The Bill’s proposals include a ban on foreigners from directly buying agricultural land in South Africa. Instead, non-residents would be allowed to take long leases (30 to 50 years) on properties, or buy through a black majority-owned entity. Furthermore, foreigners wishing to sell agricultural land they already own must give the Minister of Rural Development and Land Reform first option. The Minister would have 90 days to take up the offer, after which it can be sold to a citizen – or even expropriated.

The existing status quo, which has been a vexatious issue, is that the seller should be offered a fair price. And this has generally been the case with most land reform transactions which fall under the 1975 Land Expropriation Act. However, the water has recently been muddied by the cry of the EFF and others who want the Constitution amended to allow the expropriation of property without compensation. If the issue is backed by a two thirds majority in Parliament this decision could be taken.

Under the new proposed dispensation a Land Commission will be established, to which, if the Bill becomes law, every owner of private agricultural land must lodge a notification within 12 months of the commencement of the Act (if enacted in its present form) which must include race, gender and nationality of the owner – plus the size and the use of the agricultural holding.

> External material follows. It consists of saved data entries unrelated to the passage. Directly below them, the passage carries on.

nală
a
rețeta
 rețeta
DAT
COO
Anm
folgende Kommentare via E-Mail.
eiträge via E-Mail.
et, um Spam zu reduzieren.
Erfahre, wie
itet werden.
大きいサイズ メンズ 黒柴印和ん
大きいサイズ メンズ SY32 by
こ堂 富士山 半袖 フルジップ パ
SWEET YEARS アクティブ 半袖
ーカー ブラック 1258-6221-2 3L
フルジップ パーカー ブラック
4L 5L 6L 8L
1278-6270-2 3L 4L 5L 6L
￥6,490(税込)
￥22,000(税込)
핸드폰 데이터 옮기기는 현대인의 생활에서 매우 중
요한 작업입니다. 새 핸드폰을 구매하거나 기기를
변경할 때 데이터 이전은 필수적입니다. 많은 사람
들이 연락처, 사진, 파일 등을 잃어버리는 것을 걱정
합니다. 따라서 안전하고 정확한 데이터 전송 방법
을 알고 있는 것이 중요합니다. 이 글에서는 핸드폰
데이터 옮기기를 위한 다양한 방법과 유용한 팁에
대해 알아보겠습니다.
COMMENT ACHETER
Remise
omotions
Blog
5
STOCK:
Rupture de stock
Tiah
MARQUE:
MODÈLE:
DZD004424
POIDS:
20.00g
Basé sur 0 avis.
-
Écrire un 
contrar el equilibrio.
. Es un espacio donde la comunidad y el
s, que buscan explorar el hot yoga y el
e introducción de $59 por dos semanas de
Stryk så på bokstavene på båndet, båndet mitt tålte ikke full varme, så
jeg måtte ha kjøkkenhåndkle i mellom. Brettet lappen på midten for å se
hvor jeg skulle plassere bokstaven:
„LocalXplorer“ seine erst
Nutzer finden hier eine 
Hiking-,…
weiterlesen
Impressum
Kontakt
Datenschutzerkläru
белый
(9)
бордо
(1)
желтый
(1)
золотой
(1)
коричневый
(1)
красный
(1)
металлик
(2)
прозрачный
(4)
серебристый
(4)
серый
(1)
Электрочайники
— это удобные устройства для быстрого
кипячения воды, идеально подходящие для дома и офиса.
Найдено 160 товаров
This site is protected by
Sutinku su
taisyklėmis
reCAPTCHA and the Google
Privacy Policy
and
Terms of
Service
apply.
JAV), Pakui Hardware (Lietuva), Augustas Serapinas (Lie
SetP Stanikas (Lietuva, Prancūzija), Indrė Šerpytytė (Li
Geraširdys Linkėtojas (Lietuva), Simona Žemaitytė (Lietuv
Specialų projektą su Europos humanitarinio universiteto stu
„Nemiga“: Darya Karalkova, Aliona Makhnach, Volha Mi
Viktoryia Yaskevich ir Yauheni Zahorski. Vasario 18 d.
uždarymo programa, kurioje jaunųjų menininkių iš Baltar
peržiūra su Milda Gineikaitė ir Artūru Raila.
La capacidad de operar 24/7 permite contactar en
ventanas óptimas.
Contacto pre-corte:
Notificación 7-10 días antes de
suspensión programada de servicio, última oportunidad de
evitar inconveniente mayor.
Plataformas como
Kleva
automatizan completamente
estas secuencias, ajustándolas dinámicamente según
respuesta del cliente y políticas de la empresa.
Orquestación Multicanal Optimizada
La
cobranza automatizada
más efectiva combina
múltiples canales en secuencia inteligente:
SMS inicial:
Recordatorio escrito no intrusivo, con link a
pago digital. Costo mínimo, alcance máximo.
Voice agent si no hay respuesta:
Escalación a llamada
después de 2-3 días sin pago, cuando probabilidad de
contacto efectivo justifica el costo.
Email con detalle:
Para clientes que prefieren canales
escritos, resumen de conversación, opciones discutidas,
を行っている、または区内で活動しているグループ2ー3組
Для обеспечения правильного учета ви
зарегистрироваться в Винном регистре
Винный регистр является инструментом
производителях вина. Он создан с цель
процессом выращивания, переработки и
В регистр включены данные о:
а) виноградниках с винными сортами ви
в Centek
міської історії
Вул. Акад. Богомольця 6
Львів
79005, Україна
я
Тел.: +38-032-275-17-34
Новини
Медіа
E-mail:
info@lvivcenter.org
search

There are existing provisions  containing the outright prohibition of private ownership of land on the grounds “of national interest” and areas of historical and cultural significance and national security; examples include coastal and conservation areas, water catchment areas, land close to military installations and national borders, and so on.

The thorny issue of regulation of land ownership goes back over a century. Efforts to right the wrong by the present government have reaped mixed rewards. Often pushed aside in the spotlight of solutions to empowering black South Africans disenfranchised from land, has been the possible detrimental effect of transferring productive agricultural land without sustainable backup and support for the new owners.

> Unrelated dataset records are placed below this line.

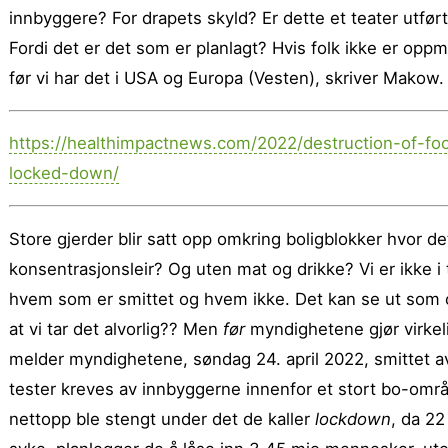
innbyggere? For drapets skyld? Er dette et teater utfør
Fordi det er det som er planlagt? Hvis folk ikke er op
før vi har det i USA og Europa (Vesten), skriver Makow.
https://healthimpactnews.com/2022/destruction-of-fo
locked-down/
Store gjerder blir satt opp omkring boligblokker hvor 
konsentrasjonsleir? Og uten mat og drikke? Vi er ikke 
hvem som er smittet og hvem ikke. Det kan se ut som o
at vi tar det alvorlig?? Men
før
myndighetene gjør virkeli
melder myndighetene, søndag 24. april 2022, smittet av
tester kreves av innbyggerne innenfor et stort bo-om
nettopp ble stengt under det de kaller
lockdown
, da 22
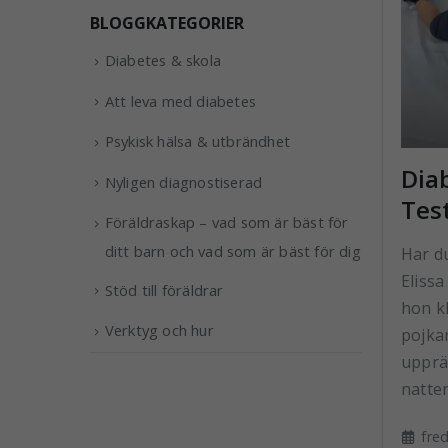
BLOGGKATEGORIER
Diabetes & skola
Att leva med diabetes
Psykisk hälsa & utbrändhet
Dia
Nyligen diagnostiserad
Test
Föräldraskap – vad som är bäst för
ditt barn och vad som är bäst för dig
Har d
Elissa
Stöd till föräldrar
hon kl
Verktyg och hur
pojkar
upprät
natten
fre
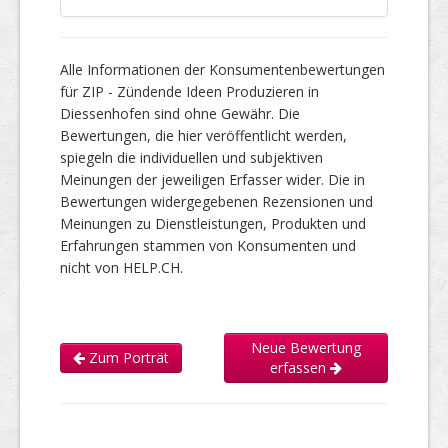
Alle Informationen der Konsumentenbewertungen
für ZIP - Zündende Ideen Produzieren in
Diessenhofen sind ohne Gewähr. Die
Bewertungen, die hier veröffentlicht werden,
spiegeln die individuellen und subjektiven
Meinungen der jeweiligen Erfasser wider. Die in
Bewertungen widergegebenen Rezensionen und
Meinungen zu Dienstleistungen, Produkten und
Erfahrungen stammen von Konsumenten und
nicht von HELP.CH.
Neue Bewertung
Zum Porträt
erfassen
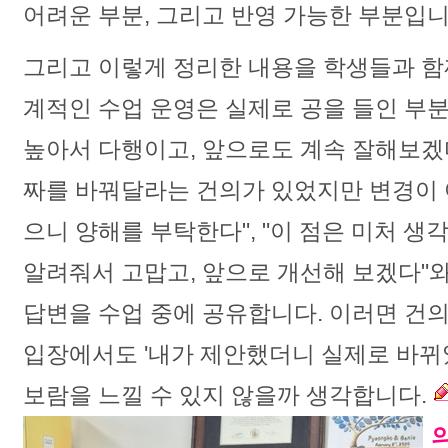
어려운 부분, 그리고 반영 가능한 부분입니
그리고 이렇게 정리한 내용을 학생들과 함께
계적인 수업 운영은 실제로 공을 들인 부
높아서 다행이고, 앞으로도 계속 잘해보겠다
짜를 바꿔달라는 건의가 있었지만 변경이 
으니 양해를 부탁한다", "이 점은 미처 
알려줘서 고맙고, 앞으로 개선해 보겠다"
답변을 수업 중에 공유합니다. 이러면 건
입장에서도 '내가 제안했더니 실제로 바뀌
보람을 느낄 수 있지 않을까 생각합니다.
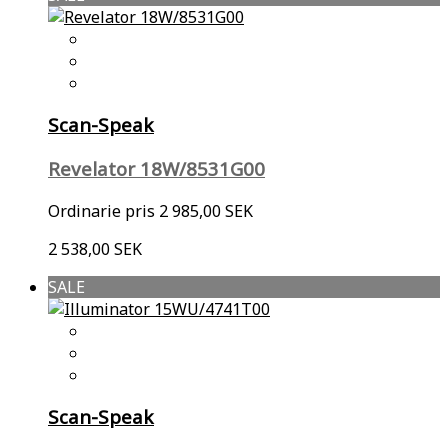
Scan-Speak
Revelator 18W/8531G00
Ordinarie pris
2 985,00 SEK
2 538,00 SEK
SALE
Scan-Speak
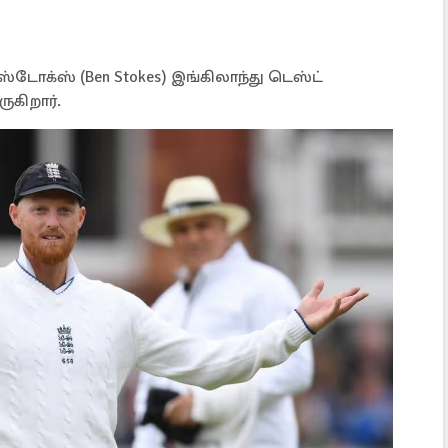
்டோக்ஸ் (Ben Stokes) இங்கிலாந்து டெஸ்ட்
கிறார்.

We must seriously bear in mind that South Africa is an arid country. Arable, fertile land is scarce. For example, only 3% is considered truly fertile land, compared with, for example, India where arable land covers 53% of the country. Only one third of our country receives enough water for crop production, but only about 30% of this area has fertile soil. Overall, most of our country’s land surface (69%) is suitable for grazing and livestock – by far our largest agricultural sector. Furthermore, South Africa has less than two-thirds the number of farms it had in the 90s.

Lack of water, we know to our cost, is another natural barrier to productive land – having experienced South Africa’s worst drought in two decades.

There is, however, another troubling factor; our population is growing at around 2% a year and is expected to reach 82 million by 2035. Also, the pattern of food demand is changing as South Africans become wealthier, creating a shift from staple grain crops such as maize and wheat, to such consumables as chicken and eggs. Nevertheless, maize, rice and wheat, according to a recent survey, account for 4,8% of total spending for the average South African household – up to 8% for rural households. Even more alarming, the survey reports, 22% of households in SA run out of money to buy food before month-end.

A major consideration facing the authorities as they pursue the concept of land redistribution must be to ensure that the process is not retrogressive, in that productive land is not transferred into unproductive hands. Over the past years there have been reports of farms passing into ownership lacking the skills or the financial wherewithal to maintain agricultural output.

Therefore, hand in hand with the realigning of productive land ownership must be the means of supporting, through training, advising, and meaningful financial aid, to ensure that our precious, and vulnerable, agricultural resource does not in any way diminish, but grows and prospers.